LSTMs have emerged as one of the most effective solutions for sequence prediction problems and can be found powering autocorrect and autocomplete features in applications as varied as iPhone autocorrect, and Google Docs auto-complete. They have the edge over conventional feed-forward neural networks and recurrent neural networks (RNN) in many ways because of their property of selectively remembering patterns for longer durations. It was for this reason that we chose the LSTM model for our RAN congestion problem.
Step 5: Model Training
Using hourly values over 3 months of historical KPI data from one cell to train the forecasting model to learn trends, seasonality and predict values for 7 days into the future, we compared the Mean Absolute Percentage Error (MAPE) performance of a variety of models (Prophet, LSTM, ARIMA, SARIMA). We trained the model on 80% of the data and kept 20% for testing to determine how accurate the predicted values were in relation to the actual values.
The best performing model was Long Short-Term Memory (LSTM), implemented using TensorFlow. LSTM uses the same architecture as RNN but is capable of dealing with more complex problems by keeping a constant flow of error throughout the backpropagation from one cell to another. It operates by learning a function that maps a sequence of inputs to a sequence of outputs.
Consider an example where we have to build a model to predict the next number in the following sequence [10, 20, 30, 40, 50, 60, 70, 80, 90]. Using LSTM, we can divide the sequence into multiple input/output patterns, where three time steps [10,20,30] are used as input and the following time step output . Following this, [20,30,40] becomes the new input and the output we are trying to predict is .
The sequence of observations (the pattern which the values of the KPI follow) must be transformed into multiple examples from which the LSTM can learn so we had to frame the problem as a regression problem wherein we used a lookback of 6 hours. The training dataset for our neural network required sliding windows X (input) and Y (output) of desired lag (lookback of 6 hours), as well as a forecast horizon (7 days). Using these two windows, we trained an LSTM Network consisting of 3 stacked LSTM layers and 3 fully connected layers along with the final output layer (as shown in figure 4) by minimizing a loss function, in this case, mean squared error.
Figure 4. LSTM Model Architecture
Step 6: Further Testing and Initial Results
During testing, we consistently achieved a MAPE of less than 10%. Figure 5 below shows the model performance compared to the actual observations.

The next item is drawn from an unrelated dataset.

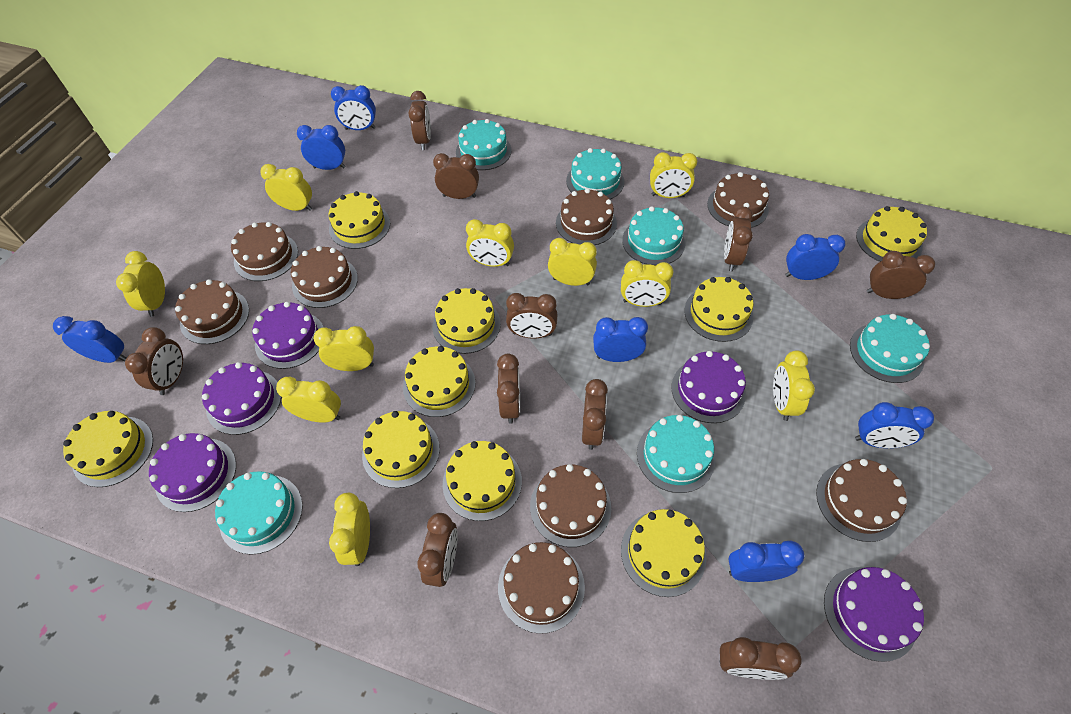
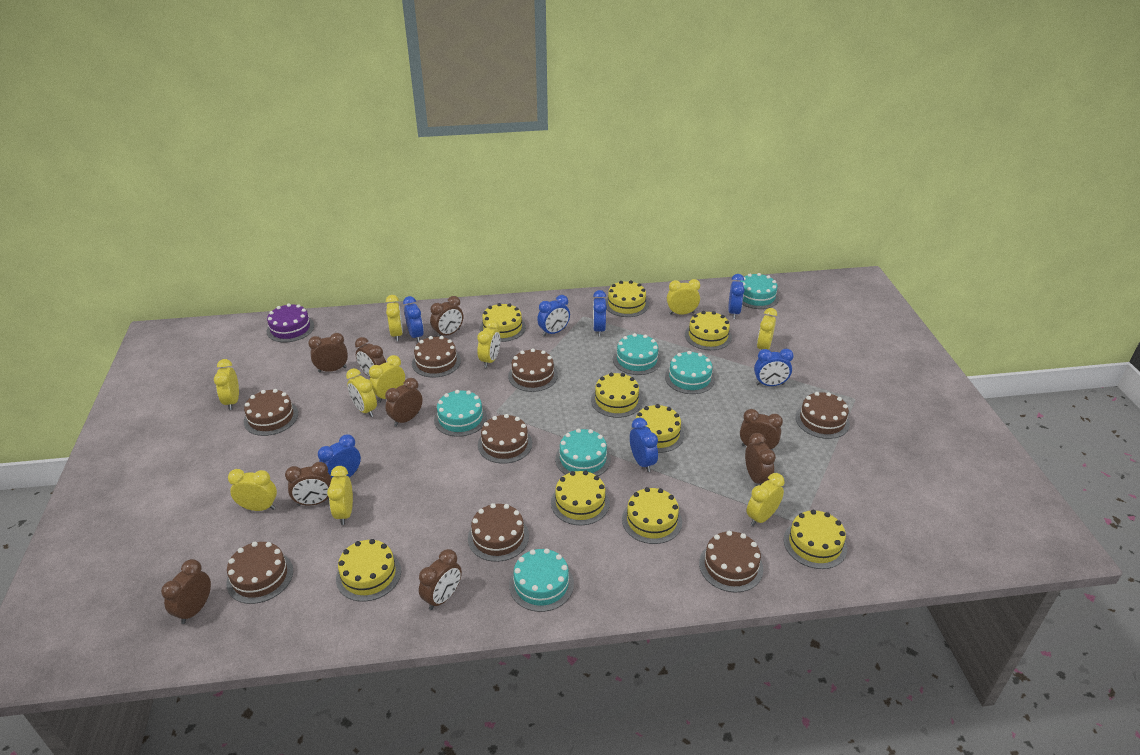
brown clock: 10 -> 9
purple cake: 5 -> 1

Figure 5. Seven Day Forecast
The model accurately predicts the minimum values of the KPI for all seven days, thus making it incredibly useful for not only predicting the congestion but predicting the services that would be impacted by the congestion.
Figure 6 below shows the services impacted when the KPI falls below the thresholds required to ensure service quality. As the model can predict up to seven days advance notice, operators have time to take steps to mitigate any impact.
Figure 6. KPI Forecast with Quality of Service Thresholds
With our model developed, we now plan to integrate this functionality into VisiMetrix so that our customers can reap the benefits of forecasting on their production dashboards. We’re looking forward to seeing it in action in the wild on 2G, 3G, 4G, 5G networks.